Record excerpts —

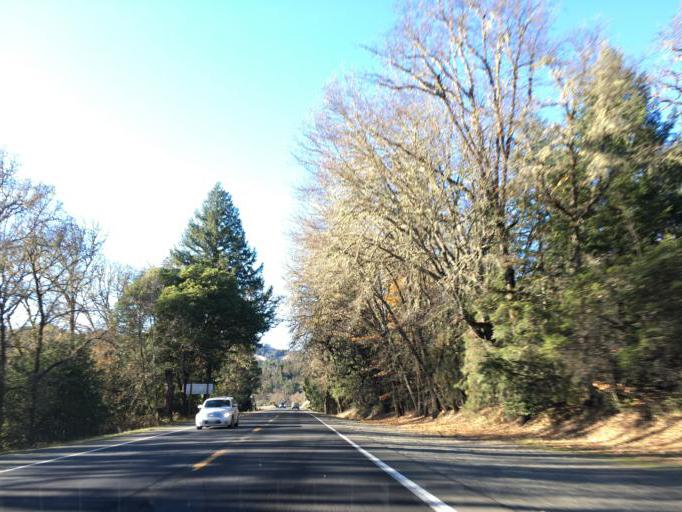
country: US
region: California
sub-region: Mendocino County
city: Laytonville
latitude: 39.7481
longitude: -123.5281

Do this — Could you recast the listing above as a Markdown table with the columns Row and Line, numbering each nonblank line in order and omitting any pictures?

Full solution —
| Row | Line |
|---|---|
| 1 | country: US |
| 2 | region: California |
| 3 | sub-region: Mendocino County |
| 4 | city: Laytonville |
| 5 | latitude: 39.7481 |
| 6 | longitude: -123.5281 |